---- Data to examine

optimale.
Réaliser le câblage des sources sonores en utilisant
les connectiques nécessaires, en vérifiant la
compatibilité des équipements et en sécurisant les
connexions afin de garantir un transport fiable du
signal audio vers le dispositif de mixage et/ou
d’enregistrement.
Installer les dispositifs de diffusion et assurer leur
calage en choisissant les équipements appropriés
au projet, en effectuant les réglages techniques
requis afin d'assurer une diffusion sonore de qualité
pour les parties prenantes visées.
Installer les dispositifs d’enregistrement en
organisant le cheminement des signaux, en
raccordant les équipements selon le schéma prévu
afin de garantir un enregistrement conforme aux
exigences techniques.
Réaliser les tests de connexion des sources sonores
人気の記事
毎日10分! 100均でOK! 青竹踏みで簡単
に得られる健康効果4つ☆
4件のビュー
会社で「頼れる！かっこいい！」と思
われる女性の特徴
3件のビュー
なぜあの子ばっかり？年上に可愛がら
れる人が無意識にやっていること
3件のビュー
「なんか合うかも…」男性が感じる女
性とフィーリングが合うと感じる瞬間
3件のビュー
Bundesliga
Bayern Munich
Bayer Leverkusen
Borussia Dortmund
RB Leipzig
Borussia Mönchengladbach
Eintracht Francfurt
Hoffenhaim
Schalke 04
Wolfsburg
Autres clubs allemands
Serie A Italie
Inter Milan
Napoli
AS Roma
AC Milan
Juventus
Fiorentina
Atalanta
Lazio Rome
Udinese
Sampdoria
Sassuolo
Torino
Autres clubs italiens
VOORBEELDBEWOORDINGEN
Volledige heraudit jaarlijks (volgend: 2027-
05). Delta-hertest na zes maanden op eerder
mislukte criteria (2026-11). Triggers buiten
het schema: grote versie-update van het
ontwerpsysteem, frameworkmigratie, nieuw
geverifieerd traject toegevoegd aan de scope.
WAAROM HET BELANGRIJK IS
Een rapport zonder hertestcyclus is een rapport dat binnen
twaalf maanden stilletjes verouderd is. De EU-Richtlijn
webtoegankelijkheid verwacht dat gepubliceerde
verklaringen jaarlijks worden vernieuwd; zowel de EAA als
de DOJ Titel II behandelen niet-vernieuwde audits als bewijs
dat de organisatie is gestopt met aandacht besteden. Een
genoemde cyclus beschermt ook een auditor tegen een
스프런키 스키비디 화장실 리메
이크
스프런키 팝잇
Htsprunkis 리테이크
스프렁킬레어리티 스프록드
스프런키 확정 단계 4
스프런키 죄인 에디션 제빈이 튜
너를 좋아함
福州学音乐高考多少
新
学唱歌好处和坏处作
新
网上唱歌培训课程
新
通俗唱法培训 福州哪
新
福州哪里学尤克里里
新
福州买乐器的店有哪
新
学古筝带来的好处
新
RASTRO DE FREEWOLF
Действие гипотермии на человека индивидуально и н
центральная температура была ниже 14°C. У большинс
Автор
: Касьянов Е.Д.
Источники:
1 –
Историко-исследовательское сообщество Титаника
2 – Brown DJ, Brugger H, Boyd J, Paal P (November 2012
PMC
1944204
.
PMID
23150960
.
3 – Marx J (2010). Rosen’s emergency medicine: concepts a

--------
---- Data to examine

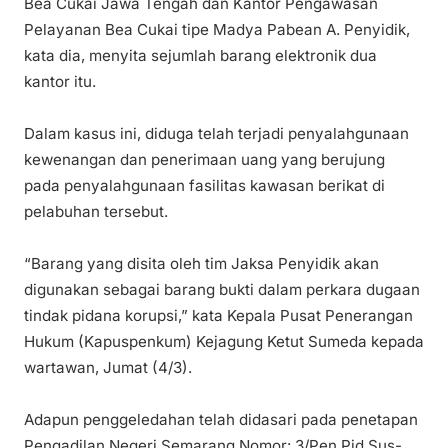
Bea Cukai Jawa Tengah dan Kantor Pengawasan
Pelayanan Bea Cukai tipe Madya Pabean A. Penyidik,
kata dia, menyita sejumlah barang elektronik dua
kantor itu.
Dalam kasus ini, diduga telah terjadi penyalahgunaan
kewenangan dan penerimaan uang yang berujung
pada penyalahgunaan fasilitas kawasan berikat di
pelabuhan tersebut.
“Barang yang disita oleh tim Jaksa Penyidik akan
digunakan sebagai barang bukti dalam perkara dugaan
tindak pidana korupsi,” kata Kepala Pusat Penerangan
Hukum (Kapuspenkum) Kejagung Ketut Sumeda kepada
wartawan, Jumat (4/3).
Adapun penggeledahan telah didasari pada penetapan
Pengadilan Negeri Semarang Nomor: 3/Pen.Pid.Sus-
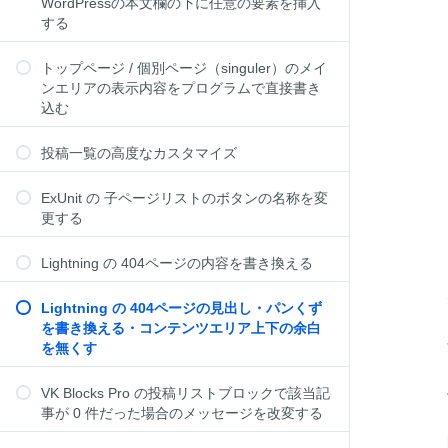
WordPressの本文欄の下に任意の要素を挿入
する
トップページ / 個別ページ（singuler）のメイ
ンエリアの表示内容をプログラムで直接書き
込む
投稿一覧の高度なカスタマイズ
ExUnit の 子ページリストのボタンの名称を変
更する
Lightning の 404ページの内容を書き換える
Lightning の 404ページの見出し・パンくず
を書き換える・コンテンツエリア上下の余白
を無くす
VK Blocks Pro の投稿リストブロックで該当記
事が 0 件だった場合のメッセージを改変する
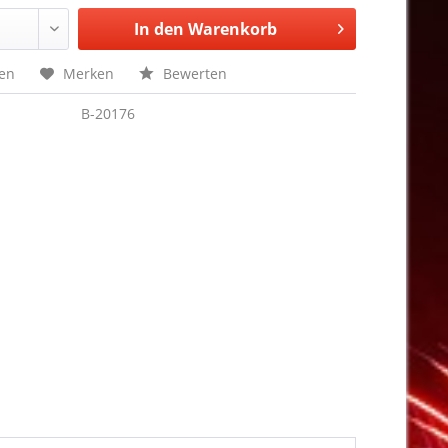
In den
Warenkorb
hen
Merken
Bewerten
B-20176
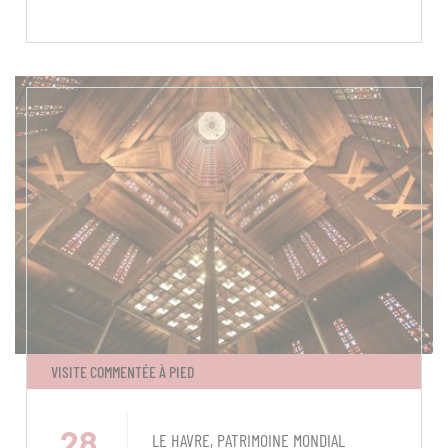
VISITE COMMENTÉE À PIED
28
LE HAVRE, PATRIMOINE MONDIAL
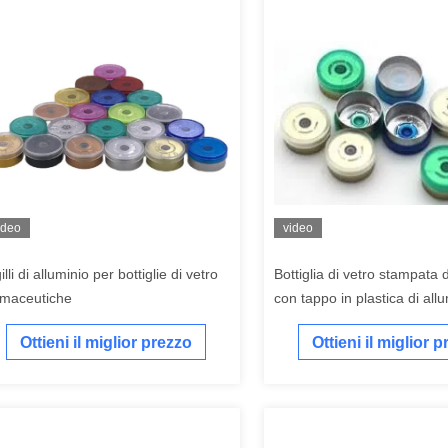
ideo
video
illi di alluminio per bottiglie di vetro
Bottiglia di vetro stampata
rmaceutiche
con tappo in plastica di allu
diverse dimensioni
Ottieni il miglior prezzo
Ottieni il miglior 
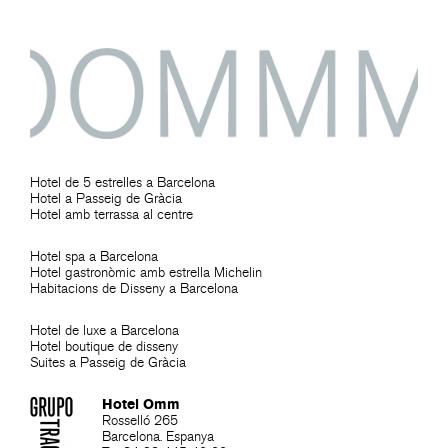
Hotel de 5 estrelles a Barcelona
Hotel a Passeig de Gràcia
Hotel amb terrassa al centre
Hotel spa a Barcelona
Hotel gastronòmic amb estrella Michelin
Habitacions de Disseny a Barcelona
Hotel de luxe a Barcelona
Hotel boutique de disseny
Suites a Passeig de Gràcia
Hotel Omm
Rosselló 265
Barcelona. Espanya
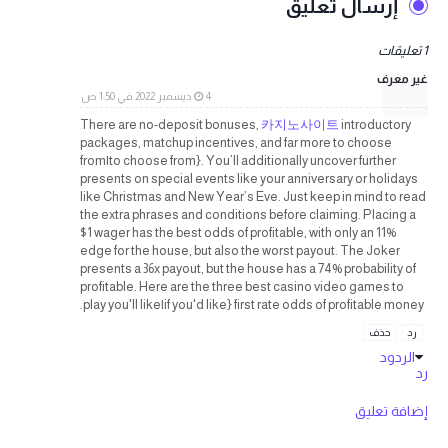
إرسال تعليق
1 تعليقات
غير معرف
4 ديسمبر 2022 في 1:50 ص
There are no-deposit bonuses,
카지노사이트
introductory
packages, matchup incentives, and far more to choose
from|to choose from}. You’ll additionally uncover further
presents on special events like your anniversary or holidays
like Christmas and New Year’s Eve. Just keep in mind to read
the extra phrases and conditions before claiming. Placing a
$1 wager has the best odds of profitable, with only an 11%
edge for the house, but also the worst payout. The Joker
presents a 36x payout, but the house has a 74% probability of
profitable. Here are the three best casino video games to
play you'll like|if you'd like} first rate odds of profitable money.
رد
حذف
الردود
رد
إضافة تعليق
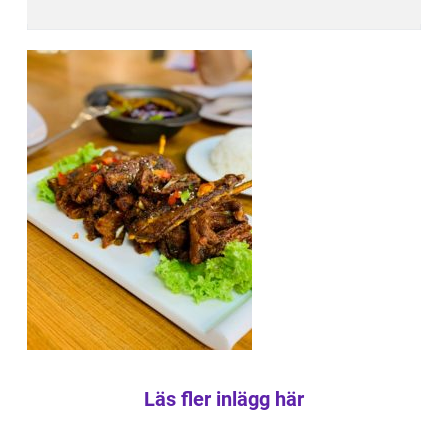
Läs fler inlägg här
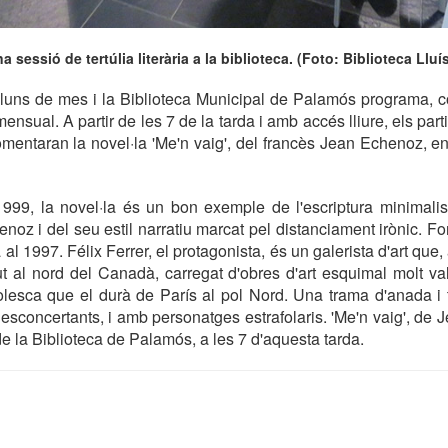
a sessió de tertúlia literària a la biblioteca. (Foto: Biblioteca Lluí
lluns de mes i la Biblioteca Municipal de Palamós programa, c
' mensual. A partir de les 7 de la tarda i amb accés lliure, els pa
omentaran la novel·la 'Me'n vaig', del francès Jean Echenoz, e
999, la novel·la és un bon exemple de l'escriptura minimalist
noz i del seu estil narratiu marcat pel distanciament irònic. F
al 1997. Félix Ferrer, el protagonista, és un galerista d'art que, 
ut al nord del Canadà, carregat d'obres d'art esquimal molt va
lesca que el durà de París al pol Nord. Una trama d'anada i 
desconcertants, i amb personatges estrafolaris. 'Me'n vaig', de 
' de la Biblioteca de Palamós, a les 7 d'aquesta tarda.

--------

Prompt:
Write down exactly what the lines above say, from the line holding "を書き換える・コンテンツエリア上下の余白" through the line holding "additionally uncover further", and nothing more. Do not copy the pictures.

Result of this task:
を書き換える・コンテンツエリア上下の余白
を無くす
VK Blocks Pro の投稿リストブロックで該当記
事が 0 件だった場合のメッセージを改変する
In den
Warenkorb
hen
Merken
Bewerten
B-20176
VISITE COMMENTÉE À PIED
28
LE HAVRE, PATRIMOINE MONDIAL
ideo
video
illi di alluminio per bottiglie di vetro
Bottiglia di vetro stampata
rmaceutiche
con tappo in plastica di allu
diverse dimensioni
Ottieni il miglior prezzo
Ottieni il miglior 
Hotel de 5 estrelles a Barcelona
Hotel a Passeig de Gràcia
Hotel amb terrassa al centre
Hotel spa a Barcelona
Hotel gastronòmic amb estrella Michelin
Habitacions de Disseny a Barcelona
Hotel de luxe a Barcelona
Hotel boutique de disseny
Suites a Passeig de Gràcia
Hotel Omm
Rosselló 265
Barcelona. Espanya
إرسال تعليق
1 تعليقات
غير معرف
4 ديسمبر 2022 في 1:50 ص
There are no-deposit bonuses,
카지노사이트
introductory
packages, matchup incentives, and far more to choose
from|to choose from}. You’ll additionally uncover further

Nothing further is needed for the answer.